The council also wants the identity of people involved in taxi violence named and it wants section 78 of the Transport Act to be broadened to include the possibility that where a holder of an operating licence is found guilty of any criminal offence, they can lose their operating license.
Taaibosch said SANTACO had not been approached nor consulted by the special task teams assigned to investigate incidents of violence within the taxi industry.
He said SANTACO would like improved communication with the special police task force, the Department of Transport and law enforcement agencies.
Taaibosch said government wants the taxi industry to be organised, yet at the same time the taxi associations are not officially afforded the opportunity to make submissions on routes and operating licences.
“A clear example of such failure to consult was consequently played out in the Africa Mall killings.
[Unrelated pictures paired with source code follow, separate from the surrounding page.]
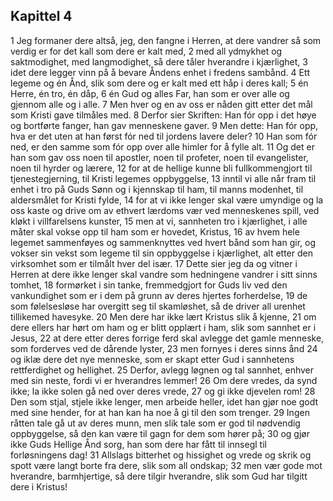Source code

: ## Kapittel 4

1 Jeg formaner dere altså, jeg, den fangne i Herren, at dere vandrer så som verdig er for det kall som dere er kalt med,
2 med all ydmykhet og saktmodighet, med langmodighet, så dere tåler hverandre i kjærlighet,
3 idet dere legger vinn på å bevare Åndens enhet i fredens sambånd.
4 Ett legeme og én Ånd, slik som dere og er kalt med ett håp i deres kall;
5 én Herre, én tro, én dåp,
6 én Gud og alles Far, han som er over alle og gjennom alle og i alle.
7 Men hver og en av oss er nåden gitt etter det mål som Kristi gave tilmåles med.
8 Derfor sier Skriften: Han fór opp i det høye og bortførte fanger, han gav menneskene gaver.
9 Men dette: Han fór opp, hva er det uten at han først fór ned til jordens lavere deler?
10 Han som fór ned, er den samme som fór opp over alle himler for å fylle alt.
11 Og det er han som gav oss noen til apostler, noen til profeter, noen til evangelister, noen til hyrder og lærere,
12 for at de hellige kunne bli fullkommengjort til tjenestegjerning, til Kristi legemes oppbyggelse,
13 inntil vi alle når fram til enhet i tro på Guds Sønn og i kjennskap til ham, til manns modenhet, til aldersmålet for Kristi fylde,
14 for at vi ikke lenger skal være umyndige og la oss kaste og drive om av ethvert lærdoms vær ved menneskenes spill, ved kløkt i villfarelsens kunster,
15 men at vi, sannheten tro i kjærlighet, i alle måter skal vokse opp til ham som er hovedet, Kristus,
16 av hvem hele legemet sammenføyes og sammenknyttes ved hvert bånd som han gir, og vokser sin vekst som legeme til sin oppbyggelse i kjærlighet, alt etter den virksomhet som er tilmålt hver del især.
17 Dette sier jeg da og vitner i Herren at dere ikke lenger skal vandre som hedningene vandrer i sitt sinns tomhet,
18 formørket i sin tanke, fremmedgjort for Guds liv ved den vankundighet som er i dem på grunn av deres hjertes forherdelse,
19 de som følelsesløse har overgitt seg til skamløshet, så de driver all urenhet tillikemed havesyke.
20 Men dere har ikke lært Kristus slik å kjenne,
21 om dere ellers har hørt om ham og er blitt opplært i ham, slik som sannhet er i Jesus,
22 at dere etter deres forrige ferd skal avlegge det gamle menneske, som forderves ved de dårende lyster,
23 men fornyes i deres sinns ånd
24 og iklæ dere det nye menneske, som er skapt etter Gud i sannhetens rettferdighet og hellighet.
25 Derfor, avlegg løgnen og tal sannhet, enhver med sin neste, fordi vi er hverandres lemmer!
26 Om dere vredes, da synd ikke; la ikke solen gå ned over deres vrede,
27 og gi ikke djevelen rom!
28 Den som stjal, stjele ikke lenger, men arbeide heller, idet han gjør noe godt med sine hender, for at han kan ha noe å gi til den som trenger.
29 Ingen råtten tale gå ut av deres munn, men slik tale som er god til nødvendig oppbyggelse, så den kan være til gagn for dem som hører på;
30 og gjør ikke Guds Hellige Ånd sorg, han som dere har fått til innsegl til forløsningens dag!
31 Allslags bitterhet og hissighet og vrede og skrik og spott være langt borte fra dere, slik som all ondskap;
32 men vær gode mot hverandre, barmhjertige, så dere tilgir hverandre, slik som Gud har tilgitt dere i Kristus!
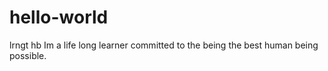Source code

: # hello-world
lrngt hb
Im a life long learner committed to the being the best human being possible.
Operating licences were issued on an existing route that was already in operation. The provincial regulatory entity invited operators to apply for the route but did not first consult with the taxi associations that are already operational on the routes in the direct area … If the associations were consulted, the violence would never have erupted on the route,” he said.
He said some people have been waiting for years for their operating licences, when licences were meant to be issued within six months of application according to the Transport Act.
“In reality the current waiting period that minibus taxi operators are faced with for the renewal or issuing of a new operating licence can be up to five years. An operating licence is only valid for seven years,” said Taaibosch.
“SANTACO would like to be placed in a position where it is able to be proactive in all matters involving the taxi industry rather than being reactive,” said Taaibosch.
Dikeledi Magadzi (ANC), chairperson of the Portfolio Committee on Transport, told GroundUp, it does engage with SANTACO. Recently the committee had summoned them to Parliament. Amending section 78 was on the agenda.
“There is no one who should operate without a licence. Even if it’s Uber or a meter taxi they must have an operating licence; they must have a permit. We asked the municipalities to make sure they have made an analysis of the routes and take note of the total number of the taxis on the critical routes,” she said.
COSATU says aloud what many commuters mutter
Matthew Parks of COSATU told the committee that government had failed the taxi industry. “This is one of the few black dominated industries in South Africa that grew in spite of apartheid. Workers have no choice but to use taxis as there is no alternative to public transport. PRASA has collapsed.
“This sector is governed by anarchy, by lawlessness and it is a danger to the commuters on a daily basis. Taxi drivers are known to be grumpy. They drive on a yellow lane with no speed restriction. Traffic lights are irrelevant. They throw traffic tickets out of the window in front of the officer with no consequences. They drive taxis that are not roadworthy and with no signals,” he said.
Parks also said taxi drivers worked 18 hours a day, seven days a week. They are under severe pressure to meet daily targets. It is an industry that doesn’t pay taxes, but makes billions a year.
He said that in Cape Town there is a close connection between the taxi owners, gangs and syndicates. Many taxi owners were also involved in money laundering and drugs. He said politicians also own taxis and are corrupt.